App use is limited, even with the higher end smartwatch models. You can download a selection of apps, like Uber and Starbucks. You can also use mobile pay in some models. But the app experience is secondary. Over the years, I’ve often dealt with sync issues with various models, where the app notifications would work then all of a sudden stop working. I’d have to re-sync and re-add the apps. It’s not the most reliable system if you’re looking for a watch that will provide you with a steady stream of notifications for everything from social media to e-mail, incoming calls, calendar updates, and more.
Observations When Comparing the Two
I noticed a few interesting things when wearing both these devices at the same time.
When I had the Fitbit Luxe on my dominant wrist and the Apple Watch Series 8 on my non-dominant, the Fitbit would often log up to 2,000 more steps per day. When I switched the two after about a week and-a-half, the steps became more in line with one another, with a smaller discrepancy. It’s usual that you might log more steps with your dominant hand but the staggering difference initially was puzzling and makes me wonder which watch is more accurate, overall.
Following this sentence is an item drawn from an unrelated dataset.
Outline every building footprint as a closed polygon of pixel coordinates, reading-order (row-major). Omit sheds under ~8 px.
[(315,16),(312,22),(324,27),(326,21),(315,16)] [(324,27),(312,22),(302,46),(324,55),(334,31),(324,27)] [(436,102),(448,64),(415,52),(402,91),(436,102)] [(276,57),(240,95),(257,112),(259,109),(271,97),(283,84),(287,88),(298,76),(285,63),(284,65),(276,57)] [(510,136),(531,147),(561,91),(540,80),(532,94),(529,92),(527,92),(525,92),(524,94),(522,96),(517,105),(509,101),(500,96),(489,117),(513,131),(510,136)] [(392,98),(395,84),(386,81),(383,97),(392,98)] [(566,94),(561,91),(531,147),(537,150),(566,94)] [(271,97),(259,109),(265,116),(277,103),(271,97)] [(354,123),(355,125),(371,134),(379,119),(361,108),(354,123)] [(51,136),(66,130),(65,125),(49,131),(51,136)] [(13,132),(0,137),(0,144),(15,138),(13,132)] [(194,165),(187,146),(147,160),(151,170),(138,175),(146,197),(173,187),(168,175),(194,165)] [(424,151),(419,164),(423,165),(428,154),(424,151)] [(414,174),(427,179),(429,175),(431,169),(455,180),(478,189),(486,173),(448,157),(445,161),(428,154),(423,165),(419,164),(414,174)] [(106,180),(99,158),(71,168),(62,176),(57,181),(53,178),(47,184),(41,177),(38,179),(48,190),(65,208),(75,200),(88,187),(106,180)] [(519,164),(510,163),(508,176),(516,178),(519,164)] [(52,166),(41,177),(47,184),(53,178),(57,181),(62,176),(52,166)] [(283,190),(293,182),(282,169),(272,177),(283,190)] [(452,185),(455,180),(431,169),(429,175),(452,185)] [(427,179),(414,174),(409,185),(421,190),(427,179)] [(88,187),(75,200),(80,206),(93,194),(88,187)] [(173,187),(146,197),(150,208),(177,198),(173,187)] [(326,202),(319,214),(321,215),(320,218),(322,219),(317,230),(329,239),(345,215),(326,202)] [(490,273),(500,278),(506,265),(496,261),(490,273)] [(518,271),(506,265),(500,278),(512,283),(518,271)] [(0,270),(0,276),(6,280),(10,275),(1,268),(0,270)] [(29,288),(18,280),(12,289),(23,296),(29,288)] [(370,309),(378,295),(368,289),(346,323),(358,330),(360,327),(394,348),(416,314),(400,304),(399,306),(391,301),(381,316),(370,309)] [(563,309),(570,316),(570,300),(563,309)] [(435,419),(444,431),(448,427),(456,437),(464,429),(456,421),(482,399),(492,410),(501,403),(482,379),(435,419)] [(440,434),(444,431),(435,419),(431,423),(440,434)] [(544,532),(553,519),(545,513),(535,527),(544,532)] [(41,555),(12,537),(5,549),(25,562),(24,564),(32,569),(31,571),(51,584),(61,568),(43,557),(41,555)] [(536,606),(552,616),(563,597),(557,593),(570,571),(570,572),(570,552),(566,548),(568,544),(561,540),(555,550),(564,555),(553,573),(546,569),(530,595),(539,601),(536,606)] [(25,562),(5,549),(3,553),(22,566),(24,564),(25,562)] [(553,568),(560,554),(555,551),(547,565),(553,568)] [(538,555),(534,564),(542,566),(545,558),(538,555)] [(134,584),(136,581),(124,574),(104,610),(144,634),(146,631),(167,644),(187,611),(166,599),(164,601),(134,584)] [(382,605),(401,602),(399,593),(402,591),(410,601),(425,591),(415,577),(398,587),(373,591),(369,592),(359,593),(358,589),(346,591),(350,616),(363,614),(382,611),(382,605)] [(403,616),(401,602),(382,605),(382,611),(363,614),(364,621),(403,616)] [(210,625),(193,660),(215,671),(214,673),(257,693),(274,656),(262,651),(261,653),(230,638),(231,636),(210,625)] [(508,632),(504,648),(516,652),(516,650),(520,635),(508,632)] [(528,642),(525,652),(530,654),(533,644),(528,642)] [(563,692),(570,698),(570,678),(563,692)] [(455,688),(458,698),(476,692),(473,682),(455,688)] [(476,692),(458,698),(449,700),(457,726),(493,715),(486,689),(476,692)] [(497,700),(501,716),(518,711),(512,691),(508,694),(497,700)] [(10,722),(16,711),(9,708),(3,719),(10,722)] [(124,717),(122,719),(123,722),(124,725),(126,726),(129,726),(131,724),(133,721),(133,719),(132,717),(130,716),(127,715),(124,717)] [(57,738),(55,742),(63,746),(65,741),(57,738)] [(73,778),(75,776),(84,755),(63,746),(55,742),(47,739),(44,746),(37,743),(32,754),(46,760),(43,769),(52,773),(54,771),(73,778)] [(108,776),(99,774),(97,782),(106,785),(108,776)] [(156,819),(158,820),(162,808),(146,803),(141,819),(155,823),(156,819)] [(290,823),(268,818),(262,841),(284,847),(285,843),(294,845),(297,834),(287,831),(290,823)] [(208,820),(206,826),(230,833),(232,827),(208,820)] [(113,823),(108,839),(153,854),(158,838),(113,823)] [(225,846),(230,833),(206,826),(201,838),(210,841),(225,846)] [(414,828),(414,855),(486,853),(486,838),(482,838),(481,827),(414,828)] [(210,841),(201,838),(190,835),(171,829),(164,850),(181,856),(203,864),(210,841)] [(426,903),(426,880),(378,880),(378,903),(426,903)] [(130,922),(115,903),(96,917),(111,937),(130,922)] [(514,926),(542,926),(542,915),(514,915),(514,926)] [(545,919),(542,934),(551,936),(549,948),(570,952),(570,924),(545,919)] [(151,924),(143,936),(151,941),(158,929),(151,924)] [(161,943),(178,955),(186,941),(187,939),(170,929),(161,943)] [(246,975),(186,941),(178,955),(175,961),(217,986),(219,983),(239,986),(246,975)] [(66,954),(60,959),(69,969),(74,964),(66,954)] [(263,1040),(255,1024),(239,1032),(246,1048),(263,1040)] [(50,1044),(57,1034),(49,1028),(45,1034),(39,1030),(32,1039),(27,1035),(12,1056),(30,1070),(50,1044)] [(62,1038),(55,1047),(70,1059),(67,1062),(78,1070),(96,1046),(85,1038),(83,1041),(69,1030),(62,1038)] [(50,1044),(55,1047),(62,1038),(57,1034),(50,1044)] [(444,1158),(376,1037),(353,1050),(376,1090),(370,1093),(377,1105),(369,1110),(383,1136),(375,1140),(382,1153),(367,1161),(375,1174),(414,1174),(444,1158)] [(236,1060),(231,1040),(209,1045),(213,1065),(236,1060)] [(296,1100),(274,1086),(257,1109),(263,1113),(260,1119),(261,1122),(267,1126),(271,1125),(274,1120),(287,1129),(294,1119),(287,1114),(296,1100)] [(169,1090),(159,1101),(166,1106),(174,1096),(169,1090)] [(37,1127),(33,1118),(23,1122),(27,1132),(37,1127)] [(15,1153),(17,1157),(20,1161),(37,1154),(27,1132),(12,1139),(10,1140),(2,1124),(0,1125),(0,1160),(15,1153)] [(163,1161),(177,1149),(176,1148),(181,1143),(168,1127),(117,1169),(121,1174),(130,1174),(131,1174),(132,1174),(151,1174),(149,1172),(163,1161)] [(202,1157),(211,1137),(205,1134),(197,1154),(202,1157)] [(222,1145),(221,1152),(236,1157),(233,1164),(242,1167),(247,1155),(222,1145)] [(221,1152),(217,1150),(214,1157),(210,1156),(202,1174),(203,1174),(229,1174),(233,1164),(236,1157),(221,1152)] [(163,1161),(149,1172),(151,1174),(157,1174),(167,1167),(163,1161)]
I have always found Fitbit to be among the best for sleep tracking and I still believe this is so. The Apple Watch consistently logs much longer sleep for me than the Fitbit, with fewer periods of wakefulness during the night. While there’s no way to determine which is indeed correct, I feel as though I can rely more on the Fitbit stats for this particular feature.
While working out, heart rate and calorie burn was generally on par between the two, though there could be a variation as large as 20 beats-per-minute (bpm) – sometimes even more – during intense exercise. Calorie burn may be calculated differently as well, as these figures were always different. For example, in a cardio workout, the Fitbit logged 147 calories and an average BPM of 131. For that same workout, the Apple Watch logged 150 total calories, 119 active calories, and an average bpm of 125, which is fairly close.
In a longer strength workout, the Fitbit logged 226 calories and 125 bpm average while the Apple Watch tracked 185 calories, 133 active calories, and an average heart rate of 99 bpm. That’s a much bigger discrepancy.
The numbers aren’t markedly different, but keep in mind that there’s some variation depending on what tracker you use.
After using the Apple Watch for several months, I can’t imagine going back. While I’ll continue to do BeachBody workouts with friends, I also see value in keeping the Apple Fitness+ subscription after the trial period is over. The workouts are not only varied and engaging but the music is also great. I was pleasantly surprised to see that each time I went to select a kickboxing workout, a new one had been added. And you can’t beat how seamless it is to sync, track, and follow along with on the Watch from an iPhone.
I still feel, however, that the Fitbit is a suitable back-up. It provides wonderful sleep tracking, it will last beyond when the Apple Watch battery dies, and the app is intuitive and easy to use. But there are fewer and fewer reasons to stick with the brand, especially with all the changes happening now, and likely to come, as Google revamps the platform.
If you’re an iPhone user, even if you don’t workout, an Apple Watch is a solid wrist companion that you’ll wonder how you ever lived without.